Seitenauszug:
-----

IKZ-HAUSTECHNIK, Ausgabe 6/1999, Seite 192 ff.


HEIZUNGSTECHNIK


Kritische Bewertung von prozentualen Aussagen in der Heizungstechnik

In der Heizungstechnik kommen Prozentzahlen eine große Bedeutung zu. Vom weiten Feld der Wirtschaftlichkeitsbetrachtungen bis hin zu den mit dem Niedrigenergiehaus sich verschiebenden Relationen geht das Spektrum. Was besagen Prozentgrößen und welche Wirkung haben sie in der Praxis. Die Redaktion der IKZ-HAUSTECHNIK hat Dipl.-Ing. Gerd Böhm*, der sich schon in verschiedenen Veröffentlichungen mit dem Thema Nutzungsgrad befaßt hat, um einen Beitrag zu dem Thema "Prozentuale Aussagen in der Heizungstechnik und deren kritische Bewertung" gebeten.

Prozentgrößen spielen in der heutigen Heiztechnik eine nicht nur große, sondern, wie es den Anschein hat, sogar überragende Rolle. So bestimmt ihr wohl prominentester Vertreter - der Nutzungsgrad - fast schon diktatorisch die Vorstellung von dem, was als wirtschaftlich zu gelten hat. Auch die Produktlandschaft wird von Prozentgrößen massiv beeinflußt.

Nirgendwo wird intensiver über energiesparende Heiztechnik nachgedacht als beim Niedrigenergiehaus. Jeder kleinste noch verbleibende Energieverlust erscheint ja als optisch beeindruckende Prozentzahl. Weiterhin besteht die Gefahr von Mißverständnissen, wenn gleichartig erscheinende Prozentgrößen nicht vergleichbar sind oder wenn sie die "falsche Physik" suggerieren. Schließlich bieten Prozentgrößen häufig auch ausgezeichnete Manipulationsmöglichkeiten. Mit geschickt gewählten Randbedingungen ist es oft möglich, das Ergebnis quasi nach Wunsch zu steuern.

-----

Vorliegende Daten:
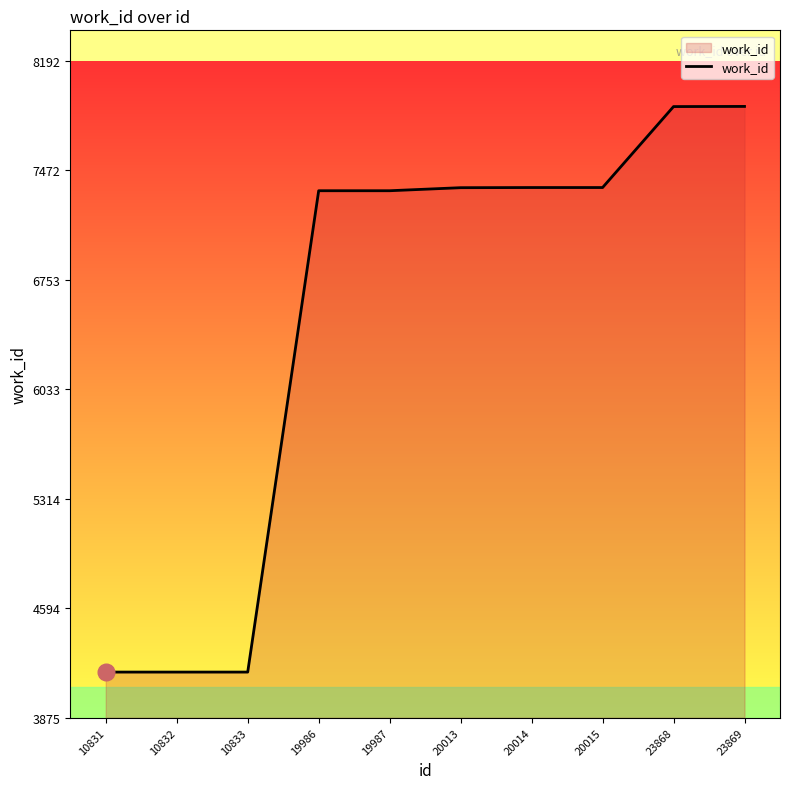

What is the difference between the maximum and minimum values?

3717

-----

Führen Sie den Artikel über Prozentangaben in der Heizungstechnik nach dessen letztem Satz fort. Die Daten werden hierfür nicht benötigt.

Sicher ist es nun angebracht, diese keineswegs vollständige Aufzählung von Eigenschaften und Wirkungen in der Heiztechnik anzutreffender Prozentgrößen mit entsprechenden Beispielen zu belegen. Es geht dabei um

Die Fragwürdigkeit von Kesselnutzungsgraden zur wirtschaftlichen Bewertung

Nutzungsgrade beschreiben das Verhältnis von genutzter und aufgewendeter Energie. Der Aufwand deckt die Nutzenlieferung sowie die Systemverluste ab. Verringert sich der Nutzbedarf bei gleichbleibenden Systemverlusten, fällt der Nutzungsgrad. Er ist als Zahlenwert in seiner Größe nur zu halten, wenn die Verluste in gleichem Maß wie der Nutzbedarf verringert werden. Beispiel in Bild 1.

Bild 1: Beispiel für Fehlbewertungen über den Nutzungsgrad.

Handelt es sich bei den vier Nutzungsgraden in Bild 1 um einen jeweils anderen Kessel, so würde die ausschließlich auf diesen Nutzungsgraden basierende energetische Bewertung folgendes Bild ergeben:

Kessel (2) ist energetisch schlechter als Kessel (1)

Objektiv falsche Aussage, denn beide Kessel haben identische Verluste und sind deshalb gleichwertig.

Kessel (3) ist energetisch gleich gut wie Kessel (1)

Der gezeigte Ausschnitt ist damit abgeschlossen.